Les grands gagnants seront les GAFAM. Comme dans le secteur musical, nous sommes en train de faire notre mue. Nous sommes obligés de la faire, à cause d’Internet et du piratage. Il faut trouver des moyens pour palier cette baisse des ventes. Cette période nous met un coup de pied aux fesses pour trouver des solutions alternatives.

” Je ressens beaucoup d’inquiétude “

Que ressent le citoyen que vous êtes ?

Je ressens beaucoup d’inquiétude. Nous vivons une crise sanitaire, plus une crise du capitalisme. Si on avait octroyé plus de moyens à l’hôpital, nous ne serions pas confinés pour éviter d’engorger les urgences. De plus, nous apprenons qu’il faudra payer un forfait de 18€ pour aller dans ces urgences. Les problèmes sont pris dans le mauvais sens et cela me fait peur. J’ai beaucoup suivi la campagne électorale aux États-Unis. Joe Biden a gagné de façon assez claire. Ce sera sans appel pour Trump qui n’a pas démérité puisqu’il a recueilli plus 70 millions de voix. Biden apparaît comme le contrepied, l’antithèse de Trump. Il a une position de grand-père, de sage. Il a de l’éthique face à ce clown violent et raciste. Qui peut avoir cette position de sage en France ?

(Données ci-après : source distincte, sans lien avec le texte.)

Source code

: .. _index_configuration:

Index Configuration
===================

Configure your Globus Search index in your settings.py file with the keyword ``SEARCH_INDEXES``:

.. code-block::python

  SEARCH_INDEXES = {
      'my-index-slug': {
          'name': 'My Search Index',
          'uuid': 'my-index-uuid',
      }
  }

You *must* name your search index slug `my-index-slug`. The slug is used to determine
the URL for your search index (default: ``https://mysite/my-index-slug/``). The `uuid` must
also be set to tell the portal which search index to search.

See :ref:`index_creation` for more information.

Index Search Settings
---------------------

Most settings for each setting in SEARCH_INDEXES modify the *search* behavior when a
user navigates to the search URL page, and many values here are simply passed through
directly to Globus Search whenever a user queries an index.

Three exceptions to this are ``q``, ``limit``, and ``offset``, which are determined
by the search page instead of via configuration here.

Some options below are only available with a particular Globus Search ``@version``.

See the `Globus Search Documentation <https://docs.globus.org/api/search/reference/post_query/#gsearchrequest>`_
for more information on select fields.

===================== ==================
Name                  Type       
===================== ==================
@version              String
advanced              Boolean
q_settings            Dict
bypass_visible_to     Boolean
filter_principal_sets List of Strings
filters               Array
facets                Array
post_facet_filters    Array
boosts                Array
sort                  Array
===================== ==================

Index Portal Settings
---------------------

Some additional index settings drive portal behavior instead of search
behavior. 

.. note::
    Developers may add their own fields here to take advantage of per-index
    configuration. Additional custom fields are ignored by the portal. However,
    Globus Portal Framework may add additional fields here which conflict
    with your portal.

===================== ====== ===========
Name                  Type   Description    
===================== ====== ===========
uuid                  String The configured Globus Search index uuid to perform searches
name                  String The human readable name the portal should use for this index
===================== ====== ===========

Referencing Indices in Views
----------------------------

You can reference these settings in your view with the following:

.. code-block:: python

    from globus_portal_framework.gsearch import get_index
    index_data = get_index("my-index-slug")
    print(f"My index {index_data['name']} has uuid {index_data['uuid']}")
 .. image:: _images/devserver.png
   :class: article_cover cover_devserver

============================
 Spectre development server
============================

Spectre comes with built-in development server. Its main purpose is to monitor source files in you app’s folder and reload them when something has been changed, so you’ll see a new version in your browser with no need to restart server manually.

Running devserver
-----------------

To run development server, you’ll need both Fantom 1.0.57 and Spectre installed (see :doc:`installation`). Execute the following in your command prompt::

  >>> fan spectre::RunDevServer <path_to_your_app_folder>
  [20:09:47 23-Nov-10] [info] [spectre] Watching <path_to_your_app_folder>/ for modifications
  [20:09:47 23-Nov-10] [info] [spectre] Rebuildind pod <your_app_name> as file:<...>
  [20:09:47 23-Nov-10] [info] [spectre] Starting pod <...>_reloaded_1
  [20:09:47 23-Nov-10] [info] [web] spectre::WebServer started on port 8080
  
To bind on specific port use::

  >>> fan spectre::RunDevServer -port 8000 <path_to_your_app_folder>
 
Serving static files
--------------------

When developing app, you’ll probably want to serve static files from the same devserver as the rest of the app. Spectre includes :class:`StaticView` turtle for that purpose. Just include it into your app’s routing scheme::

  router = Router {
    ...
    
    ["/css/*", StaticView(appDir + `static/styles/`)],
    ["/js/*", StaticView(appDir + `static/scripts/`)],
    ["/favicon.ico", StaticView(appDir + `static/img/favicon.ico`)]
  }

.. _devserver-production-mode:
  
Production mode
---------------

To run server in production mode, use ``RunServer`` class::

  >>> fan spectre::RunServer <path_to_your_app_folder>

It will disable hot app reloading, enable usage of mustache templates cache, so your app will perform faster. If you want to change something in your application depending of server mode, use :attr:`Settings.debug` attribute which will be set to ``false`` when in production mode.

Que pensez-vous de ce cloisonnement entre les activités essentielles et non-essentielles ?

Je suis très partagé. Aujourd’hui, si je veux un livre ou un disque, je peux l’avoir. Il y a le Click and collect. Je ne suis pas pour l’ouverture des librairies. Si on fait une exception pour les libraires — et ils sont importants — on peut dire que les chausseurs galèrent à cause de Zalando. Alors, on ouvre les chausseurs. On va trouver des exceptions partout. Il n’y a plus alors de confinement qui doit endiguer cette deuxième vague.  Je reste très ambivalent et j’ai conscience que je dis cela avant la période de Noël. Le fait d’avoir évoqué des biens essentiels et non-essentiels est une grossière erreur. On va pouvoir trouver beaucoup de contre-exemples. Est-ce qu’un paquet de Curly est essentiel ? Est-il plus essentiel qu’un livre ? Pour le spectacle vivant et le cinéma, la problématique est différente. Il n’y a pas d’alternative et cela me manque. Pourtant, je n’ai entendu parler de clusters dans ces lieux. Moi qui suis Avignonnais, j’ai été privé du festival. Celui-ci n’a pas eu lieu pour éviter une deuxième vague. Or la deuxième vague est là quand même. Je suis très inquiet pour le spectacle vivant. Plus longtemps ces endroits vont être fermés, plus on va peut-être déshabituer les gens à y aller. C’est là que j’aurais mis des exceptions.

Cette période chaotique freine-t-elle la création ?

Je suis dans un cas particulier : mon studio est dans notre appartement, qui est tout ouvert. Pendant le premier confinement, nous étions avec notre fille de 4 ans qui demandait une présence. Nous avons été dans la garde d’enfant. C’était très difficile. J’expédiais le plus urgent et je travaillais la nuit. Cela n’a pas été propice à la création. Là, c’est différent. Je crée beaucoup plus.

Que raconte votre première bande dessinée sur laquelle vous travaillez ?

C’est un projet que j’ai commencé en 2013. Elle avance doucement parce que j’ai décidé de faire absolument tout, du scénario à la couleur. J’expérimente. C’est un vrai challenge. L’histoire se déroule dans les années 1970 à New York dans une salle de concerts où il y a des meurtres.